_WORK TO COMPLETE_
Take every line containing "boundaries" out of the records.

_SUPPLIED ENTRIES_
======

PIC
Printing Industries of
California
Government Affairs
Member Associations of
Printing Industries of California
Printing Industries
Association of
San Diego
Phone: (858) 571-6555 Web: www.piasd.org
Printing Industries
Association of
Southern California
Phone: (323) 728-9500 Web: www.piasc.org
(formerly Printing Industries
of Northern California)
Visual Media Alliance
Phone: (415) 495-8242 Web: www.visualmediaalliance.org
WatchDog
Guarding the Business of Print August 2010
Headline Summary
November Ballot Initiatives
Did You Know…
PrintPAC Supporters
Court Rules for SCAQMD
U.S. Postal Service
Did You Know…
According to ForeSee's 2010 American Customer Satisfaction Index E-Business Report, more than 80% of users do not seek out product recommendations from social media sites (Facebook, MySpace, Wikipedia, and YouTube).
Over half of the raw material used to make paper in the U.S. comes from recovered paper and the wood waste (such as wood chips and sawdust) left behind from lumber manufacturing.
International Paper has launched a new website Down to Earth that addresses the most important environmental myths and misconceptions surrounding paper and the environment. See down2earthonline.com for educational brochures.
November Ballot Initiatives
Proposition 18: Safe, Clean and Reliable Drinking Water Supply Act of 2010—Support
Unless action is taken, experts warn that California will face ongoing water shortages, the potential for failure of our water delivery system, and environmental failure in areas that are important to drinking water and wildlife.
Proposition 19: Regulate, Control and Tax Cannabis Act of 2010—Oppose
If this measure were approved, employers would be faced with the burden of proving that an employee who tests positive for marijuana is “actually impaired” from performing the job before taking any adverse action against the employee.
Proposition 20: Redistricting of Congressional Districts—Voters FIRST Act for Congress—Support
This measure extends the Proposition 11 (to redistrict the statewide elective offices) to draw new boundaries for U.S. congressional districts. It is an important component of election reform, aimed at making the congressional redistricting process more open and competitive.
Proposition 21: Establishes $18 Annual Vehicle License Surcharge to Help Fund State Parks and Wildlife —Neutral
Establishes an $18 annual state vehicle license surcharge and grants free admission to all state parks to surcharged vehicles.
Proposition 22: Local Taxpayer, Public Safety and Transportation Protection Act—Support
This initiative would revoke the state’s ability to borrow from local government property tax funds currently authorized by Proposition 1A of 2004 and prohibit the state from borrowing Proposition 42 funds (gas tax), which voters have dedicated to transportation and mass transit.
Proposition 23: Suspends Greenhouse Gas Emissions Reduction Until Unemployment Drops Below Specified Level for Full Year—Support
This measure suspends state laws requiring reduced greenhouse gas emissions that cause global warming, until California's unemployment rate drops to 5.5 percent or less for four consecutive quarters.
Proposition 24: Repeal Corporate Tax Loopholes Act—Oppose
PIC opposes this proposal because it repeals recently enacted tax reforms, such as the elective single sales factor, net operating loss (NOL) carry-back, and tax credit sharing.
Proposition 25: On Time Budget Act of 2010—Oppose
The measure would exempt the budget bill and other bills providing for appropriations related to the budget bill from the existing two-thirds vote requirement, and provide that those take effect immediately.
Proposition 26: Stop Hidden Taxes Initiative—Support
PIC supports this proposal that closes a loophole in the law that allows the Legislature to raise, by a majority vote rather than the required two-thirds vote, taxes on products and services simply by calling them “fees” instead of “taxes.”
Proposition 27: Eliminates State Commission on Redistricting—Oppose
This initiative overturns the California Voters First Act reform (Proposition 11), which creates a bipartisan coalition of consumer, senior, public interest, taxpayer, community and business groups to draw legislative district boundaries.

======

_EXPECTED ANSWER_
This measure extends the Proposition 11 (to redistrict the statewide elective offices) to draw new boundaries for U.S. congressional districts. It is an important component of election reform, aimed at making the congressional redistricting process more open and competitive.
This initiative overturns the California Voters First Act reform (Proposition 11), which creates a bipartisan coalition of consumer, senior, public interest, taxpayer, community and business groups to draw legislative district boundaries.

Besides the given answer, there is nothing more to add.